Kristen E. Riley, Ph.D.
Want to advocate for specific health policy issues but not sure where to start? Our voices and research and clinical experiences matter and can inform health-related policies. In fact, research informed health policy has been shown to increase public health, reduce rates of chronic disease, and reduce health disparities. Below are some ideas on how to get involved:
Write a health policy brief
Write a health policy brief about your own research, clinical work, or an important topic. See this article in the Spring 2019 Health Psychologist from Dr. Joanna Buscemi, PhD for how to write a health policy brief: https://div38healthpsychologist.com/2019/03/18/developing-health-policy-briefs-to-bridge-research-to-policy-translation-gaps/. Examples can be seen on the SfHP Health Policy Council website: https://societyforhealthpsychology.org/councils-committees/health-policy-council/ and the Society of Behavioral Medicine (SBM) Health Policy Council website: https://www.sbm.org/advocacy/key-policy-issues.
Submit a comment during an open comment period
Oftentimes new rules and regulations are open for public comment prior to passage. This is an important time during which our specialized knowledge of health research and practice can inform health policy. Pay attention to listservs and emails for open comment periods.
Be on a list of contacts for the Health Policy Council at SfHP
Open comment period windows are short (i.e., a few weeks), and comments placed through the Health Policy Council need to be approved by SfHP and APA, so we at the Health Policy Council often email experts in the content area of the open comment to see if they may be willing to quickly put something together, usually with a group of people, with guidance from the SfHP Health Policy Council. If you are willing to be on our list, please email me at Kristen.Riley@Rutgers.edu with your contact email and content areas of expertise. Signing up does not commit you to writing a brief or response to request for public comments.
Call your legislators
Call or write your legislators! The empirical evidence shows that it matters. It only takes a few minutes. Resistbot is a text messaging service that can help you write your legislators. Find a list of your legislators here: https://www.usa.gov/elected-officials
Get to know your legislators
Pat Kobor, Senior Science Policy Analyst at APA, has suggested Inviting your legislators to visit your office or lab. Even if they tend to vote the way you do, they don’t have the expertise you have when it comes to patient and public health. See the APA Science Advocacy Toolkit here for more information: http://advocacy.apascience.org/how-to-advocate/
Email your Health Policy Council with recommendations
Your Health Policy Council at SfHP, led by Dr. Stephanie Fitzpatrick, is always looking for recommendations for topics for policy briefs and new opportunities to advocate for health policy. Please feel free to email ideas to Kristen.Riley@Rutgers.edu
Don’t have the time to write a policy brief or comment on your own? Reach out to professional networks, collaborators, and listservs for collaboration and help!

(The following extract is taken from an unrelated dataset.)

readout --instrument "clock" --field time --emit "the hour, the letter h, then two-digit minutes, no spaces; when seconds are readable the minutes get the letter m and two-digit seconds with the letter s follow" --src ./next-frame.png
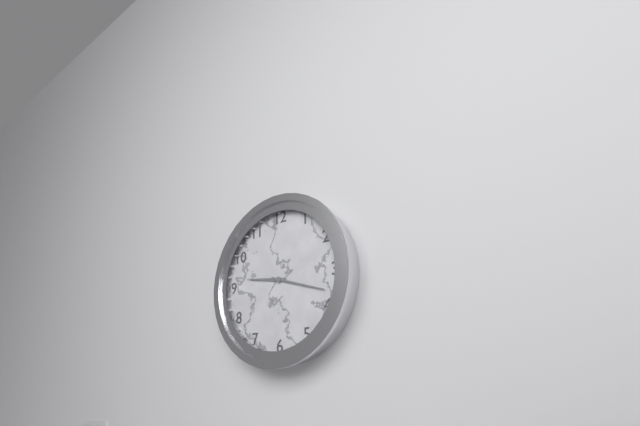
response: 9h18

Try to disseminate research with policy implications after publication
Contact your media relations specialist at your university or hospital or institution for help disseminating your research findings to a lay audience. Also consider publishing in the Translational Behavioral Medicine journal where many policy briefs are published.
A priority of the APA and SfHP this year is to be proactive instead of reactive. Try to identify upcoming issues and important topics.
Set a goal about how to get more involved now
Write a SMART goal (Specific, Measurable, Attainable, Relevant, and Time-bound), right now to keep you on track. Remember to keep it realistic. With a few simple steps, you can make your research count, impact policy, and public health.